• Requirement 1
In the passage on teaching methods in ophthalmology, what share of the conventional group was satisfied with its teaching model?
• Requirement 2
Extend the passage comparing problem-based learning with conventional teaching in ophthalmology, picking up after its last sentence.

Theoretical and case analysis examinations were performed by the end of the course. The results were analyzed using the χ2 test. Student performances in the interval practice of the Department of Ophthalmology were also evaluated. Questionnaires focused on the identification of the strengths of each teaching method based on the assumptions of each proponent, the achievement of specific learning objectives, general curricular questions, and overall preference for each teaching method. The general curricular questions were assessed on a 5-point Likert scale to allow learners to have a neutral choice if they had no strong preference about the question.

Results

Final examination results of the 90 students were analyzed. Full marks on the theoretical and case analysis examinations are 100 and 25, respectively. General student performance during the interval practice was evaluated by their teachers, with rankings from high to low by scales of 5. Table 2 summarizes the test results from the comparison of the theoretical and case analysis examinations for the conventional teaching class and the 2 PBL classes that used digital and paper-based cases. Compared with the conventional class, the mean theoretical test results of the 2 PBL classes were significantly higher (P < .001), but there was no significant difference (P = .86) between the 2 PBL classes. The results of the case analysis examination reflected the same trends as those found in the theoretical examination. The grades given to students in the interval practice of the digital case groups were much better than those of the other groups (P < .001). Of the 90 students who participated in this study, satisfaction with their teaching model was greater in the PBL group using either digital (93%, 28 of 30) or paper-based (90%, 27 of 30) cases than in their counterparts in the conventional group (67%, 20 of 30).

• Data extracts
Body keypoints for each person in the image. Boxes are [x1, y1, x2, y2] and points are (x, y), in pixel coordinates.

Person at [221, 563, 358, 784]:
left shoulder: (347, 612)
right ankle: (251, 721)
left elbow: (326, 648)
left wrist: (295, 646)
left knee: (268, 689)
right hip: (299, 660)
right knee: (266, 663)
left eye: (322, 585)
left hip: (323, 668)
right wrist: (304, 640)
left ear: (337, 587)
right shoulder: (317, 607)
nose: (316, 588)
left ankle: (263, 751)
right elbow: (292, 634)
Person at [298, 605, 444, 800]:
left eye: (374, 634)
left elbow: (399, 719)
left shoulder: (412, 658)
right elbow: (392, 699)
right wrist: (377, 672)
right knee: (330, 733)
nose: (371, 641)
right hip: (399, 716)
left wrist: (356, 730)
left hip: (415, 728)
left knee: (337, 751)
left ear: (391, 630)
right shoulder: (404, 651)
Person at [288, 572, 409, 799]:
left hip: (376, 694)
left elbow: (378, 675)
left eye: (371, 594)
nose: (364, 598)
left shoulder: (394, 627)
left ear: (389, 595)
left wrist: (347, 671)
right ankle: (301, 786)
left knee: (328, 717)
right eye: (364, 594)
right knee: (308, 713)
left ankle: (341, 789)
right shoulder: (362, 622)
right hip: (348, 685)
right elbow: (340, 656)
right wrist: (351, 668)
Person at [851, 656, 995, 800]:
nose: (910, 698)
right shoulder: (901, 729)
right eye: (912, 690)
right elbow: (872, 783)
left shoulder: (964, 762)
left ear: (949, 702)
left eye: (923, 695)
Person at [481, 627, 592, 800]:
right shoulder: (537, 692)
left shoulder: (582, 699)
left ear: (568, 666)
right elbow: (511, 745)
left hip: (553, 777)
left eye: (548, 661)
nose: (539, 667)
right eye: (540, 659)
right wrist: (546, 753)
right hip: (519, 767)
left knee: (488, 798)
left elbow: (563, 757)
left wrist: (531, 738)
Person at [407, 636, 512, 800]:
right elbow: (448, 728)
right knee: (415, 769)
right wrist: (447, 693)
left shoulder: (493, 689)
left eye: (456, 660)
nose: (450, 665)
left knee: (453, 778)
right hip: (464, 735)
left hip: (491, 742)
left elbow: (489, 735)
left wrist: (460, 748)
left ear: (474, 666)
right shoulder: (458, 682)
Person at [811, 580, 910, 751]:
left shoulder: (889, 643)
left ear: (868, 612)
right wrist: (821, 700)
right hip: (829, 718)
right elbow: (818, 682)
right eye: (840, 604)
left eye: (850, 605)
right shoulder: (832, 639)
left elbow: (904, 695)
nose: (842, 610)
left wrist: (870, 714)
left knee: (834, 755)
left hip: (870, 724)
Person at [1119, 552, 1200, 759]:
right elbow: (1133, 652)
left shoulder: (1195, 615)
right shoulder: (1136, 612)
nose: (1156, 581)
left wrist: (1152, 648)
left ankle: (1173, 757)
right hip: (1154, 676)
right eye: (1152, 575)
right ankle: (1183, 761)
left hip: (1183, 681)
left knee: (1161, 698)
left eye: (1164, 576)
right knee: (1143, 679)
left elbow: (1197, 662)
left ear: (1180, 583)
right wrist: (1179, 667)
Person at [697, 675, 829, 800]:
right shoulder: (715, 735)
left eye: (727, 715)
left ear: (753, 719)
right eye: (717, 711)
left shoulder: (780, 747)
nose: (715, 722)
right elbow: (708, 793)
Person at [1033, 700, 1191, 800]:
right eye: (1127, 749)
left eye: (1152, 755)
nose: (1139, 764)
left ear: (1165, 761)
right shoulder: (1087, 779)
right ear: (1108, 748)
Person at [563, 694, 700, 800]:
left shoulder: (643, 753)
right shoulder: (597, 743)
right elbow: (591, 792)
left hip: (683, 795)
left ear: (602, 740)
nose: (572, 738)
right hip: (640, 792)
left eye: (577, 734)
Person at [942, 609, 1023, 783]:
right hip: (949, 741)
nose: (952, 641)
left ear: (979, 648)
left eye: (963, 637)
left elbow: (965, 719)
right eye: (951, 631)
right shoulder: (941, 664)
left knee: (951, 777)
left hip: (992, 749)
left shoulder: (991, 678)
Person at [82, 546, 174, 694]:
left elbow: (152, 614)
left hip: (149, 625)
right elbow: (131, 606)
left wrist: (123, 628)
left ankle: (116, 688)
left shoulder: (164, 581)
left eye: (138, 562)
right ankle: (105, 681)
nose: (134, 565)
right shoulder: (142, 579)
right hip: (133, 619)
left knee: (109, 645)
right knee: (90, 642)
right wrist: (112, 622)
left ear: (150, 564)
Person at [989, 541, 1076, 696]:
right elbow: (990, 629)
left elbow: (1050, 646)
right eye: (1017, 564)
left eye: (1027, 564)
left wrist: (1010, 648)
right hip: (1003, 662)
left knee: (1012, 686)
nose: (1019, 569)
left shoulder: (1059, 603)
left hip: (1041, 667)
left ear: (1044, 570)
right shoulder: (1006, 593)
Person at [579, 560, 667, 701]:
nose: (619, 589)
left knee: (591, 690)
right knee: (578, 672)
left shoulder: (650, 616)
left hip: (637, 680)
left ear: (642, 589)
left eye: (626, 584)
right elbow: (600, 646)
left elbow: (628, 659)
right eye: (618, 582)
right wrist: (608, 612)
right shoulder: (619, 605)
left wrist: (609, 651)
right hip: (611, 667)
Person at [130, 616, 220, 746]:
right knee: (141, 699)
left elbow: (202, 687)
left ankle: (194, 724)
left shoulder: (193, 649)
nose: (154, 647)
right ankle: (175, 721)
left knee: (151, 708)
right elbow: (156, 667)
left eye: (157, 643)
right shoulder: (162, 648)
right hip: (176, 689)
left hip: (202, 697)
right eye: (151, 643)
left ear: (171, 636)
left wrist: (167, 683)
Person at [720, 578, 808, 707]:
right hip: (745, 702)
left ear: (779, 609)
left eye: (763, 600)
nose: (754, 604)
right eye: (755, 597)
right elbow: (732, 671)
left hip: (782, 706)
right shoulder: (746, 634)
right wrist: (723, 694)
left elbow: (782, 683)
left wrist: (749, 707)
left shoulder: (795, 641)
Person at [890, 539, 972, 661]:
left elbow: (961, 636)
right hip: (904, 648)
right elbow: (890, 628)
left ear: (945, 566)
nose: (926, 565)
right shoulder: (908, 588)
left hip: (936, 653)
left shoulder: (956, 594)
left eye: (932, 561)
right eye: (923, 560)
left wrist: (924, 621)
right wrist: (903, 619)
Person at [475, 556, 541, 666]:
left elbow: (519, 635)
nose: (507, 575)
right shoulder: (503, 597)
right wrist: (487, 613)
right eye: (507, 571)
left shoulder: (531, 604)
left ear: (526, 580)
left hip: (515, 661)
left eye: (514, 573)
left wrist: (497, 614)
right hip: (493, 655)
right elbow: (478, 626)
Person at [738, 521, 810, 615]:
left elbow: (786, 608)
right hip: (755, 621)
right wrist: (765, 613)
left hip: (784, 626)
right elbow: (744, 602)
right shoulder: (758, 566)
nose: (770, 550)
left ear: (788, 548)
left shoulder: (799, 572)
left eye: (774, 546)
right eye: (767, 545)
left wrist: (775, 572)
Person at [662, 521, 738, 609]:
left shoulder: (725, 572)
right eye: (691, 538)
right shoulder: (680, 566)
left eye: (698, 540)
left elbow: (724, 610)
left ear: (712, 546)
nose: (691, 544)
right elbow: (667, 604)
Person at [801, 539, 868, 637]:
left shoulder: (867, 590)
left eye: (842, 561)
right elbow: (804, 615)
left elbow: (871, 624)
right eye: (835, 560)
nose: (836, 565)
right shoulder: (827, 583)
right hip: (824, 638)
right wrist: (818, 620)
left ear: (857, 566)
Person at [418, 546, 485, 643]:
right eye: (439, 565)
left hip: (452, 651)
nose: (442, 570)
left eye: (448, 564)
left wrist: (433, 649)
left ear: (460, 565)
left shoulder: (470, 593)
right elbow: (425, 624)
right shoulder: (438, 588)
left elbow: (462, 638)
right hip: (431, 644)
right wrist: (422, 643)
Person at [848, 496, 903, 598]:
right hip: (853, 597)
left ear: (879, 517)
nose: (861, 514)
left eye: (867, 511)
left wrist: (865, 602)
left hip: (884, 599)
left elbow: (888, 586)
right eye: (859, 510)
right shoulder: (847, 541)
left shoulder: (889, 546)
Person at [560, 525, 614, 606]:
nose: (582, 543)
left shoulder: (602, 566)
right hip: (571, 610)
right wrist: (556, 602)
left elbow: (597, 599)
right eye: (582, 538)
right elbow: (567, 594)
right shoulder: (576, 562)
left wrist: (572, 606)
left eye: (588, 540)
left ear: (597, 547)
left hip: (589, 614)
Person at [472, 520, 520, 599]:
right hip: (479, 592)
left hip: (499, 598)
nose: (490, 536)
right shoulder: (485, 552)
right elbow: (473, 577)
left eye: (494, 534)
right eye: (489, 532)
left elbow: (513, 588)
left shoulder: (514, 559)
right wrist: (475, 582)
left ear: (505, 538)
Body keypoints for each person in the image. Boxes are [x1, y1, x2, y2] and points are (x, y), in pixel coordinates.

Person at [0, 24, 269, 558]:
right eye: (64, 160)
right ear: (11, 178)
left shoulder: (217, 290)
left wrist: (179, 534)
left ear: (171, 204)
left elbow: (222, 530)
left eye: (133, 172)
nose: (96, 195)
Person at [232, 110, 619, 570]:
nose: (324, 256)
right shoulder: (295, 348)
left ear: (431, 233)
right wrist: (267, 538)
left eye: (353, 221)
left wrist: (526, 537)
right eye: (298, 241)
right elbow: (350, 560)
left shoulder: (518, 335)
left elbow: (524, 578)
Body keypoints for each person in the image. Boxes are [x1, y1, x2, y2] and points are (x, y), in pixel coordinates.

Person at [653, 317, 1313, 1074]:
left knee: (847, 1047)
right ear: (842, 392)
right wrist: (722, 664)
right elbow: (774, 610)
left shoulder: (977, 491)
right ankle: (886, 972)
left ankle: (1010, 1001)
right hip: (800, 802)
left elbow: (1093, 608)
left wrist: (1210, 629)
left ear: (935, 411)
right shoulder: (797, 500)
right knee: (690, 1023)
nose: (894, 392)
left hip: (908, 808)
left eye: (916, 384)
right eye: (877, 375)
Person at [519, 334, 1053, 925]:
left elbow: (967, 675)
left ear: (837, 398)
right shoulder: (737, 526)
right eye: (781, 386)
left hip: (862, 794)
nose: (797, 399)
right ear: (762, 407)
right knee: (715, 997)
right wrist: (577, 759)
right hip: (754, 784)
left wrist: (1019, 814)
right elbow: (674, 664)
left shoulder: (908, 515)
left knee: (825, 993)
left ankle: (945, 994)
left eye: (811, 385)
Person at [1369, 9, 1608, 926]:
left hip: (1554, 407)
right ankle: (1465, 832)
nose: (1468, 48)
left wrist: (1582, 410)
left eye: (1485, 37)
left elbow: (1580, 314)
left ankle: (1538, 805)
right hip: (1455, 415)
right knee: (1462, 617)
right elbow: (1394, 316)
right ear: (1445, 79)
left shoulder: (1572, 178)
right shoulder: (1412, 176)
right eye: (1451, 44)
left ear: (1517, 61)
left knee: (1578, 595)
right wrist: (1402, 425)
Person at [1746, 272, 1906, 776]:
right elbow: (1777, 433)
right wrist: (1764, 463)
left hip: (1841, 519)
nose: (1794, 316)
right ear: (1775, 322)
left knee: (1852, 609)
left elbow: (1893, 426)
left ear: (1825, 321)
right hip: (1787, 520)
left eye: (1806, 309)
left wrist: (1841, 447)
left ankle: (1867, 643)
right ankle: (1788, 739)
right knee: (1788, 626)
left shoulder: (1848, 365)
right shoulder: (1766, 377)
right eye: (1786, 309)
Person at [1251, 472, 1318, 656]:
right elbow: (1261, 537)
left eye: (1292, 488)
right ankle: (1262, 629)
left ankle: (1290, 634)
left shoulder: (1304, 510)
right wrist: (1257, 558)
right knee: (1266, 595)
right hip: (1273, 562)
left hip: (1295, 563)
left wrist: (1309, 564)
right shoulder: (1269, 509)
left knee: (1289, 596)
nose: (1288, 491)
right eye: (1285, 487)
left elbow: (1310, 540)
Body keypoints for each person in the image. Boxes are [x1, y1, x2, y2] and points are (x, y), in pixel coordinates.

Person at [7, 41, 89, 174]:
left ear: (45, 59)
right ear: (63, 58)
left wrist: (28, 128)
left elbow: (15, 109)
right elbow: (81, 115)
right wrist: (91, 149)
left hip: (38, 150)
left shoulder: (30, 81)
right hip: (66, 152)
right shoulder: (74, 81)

• Answer box 1
67% (20 of 30 students).

• Answer box 2
Although 57% (17 of 30) of students in the digital case group felt that they achieved complete understanding of the curriculum content after PBL, and 63% (19 of 30) in the paper case group also felt they achieved complete understanding, 93% (28 of 30) of students in the digital case group stated that the cases stimulated their interest, a percentage that was much higher than that of the paper case group (73%, 22 of 30). Table 3 lists parts of the questionnaire. Students who expressed dissatisfaction with the PBL model explained that, although they were interested in this teaching model, the self-education process took too long to complete and they were not accustomed to the style. Students in the digital groups showed better performance in practice procedures according to evaluations from the tutorial questionnaires. It was easier to adapt their role from student to physician, and they were more active in expressing their opinions during case discussion and learned the ophthalmic examination in a shorter amount of time.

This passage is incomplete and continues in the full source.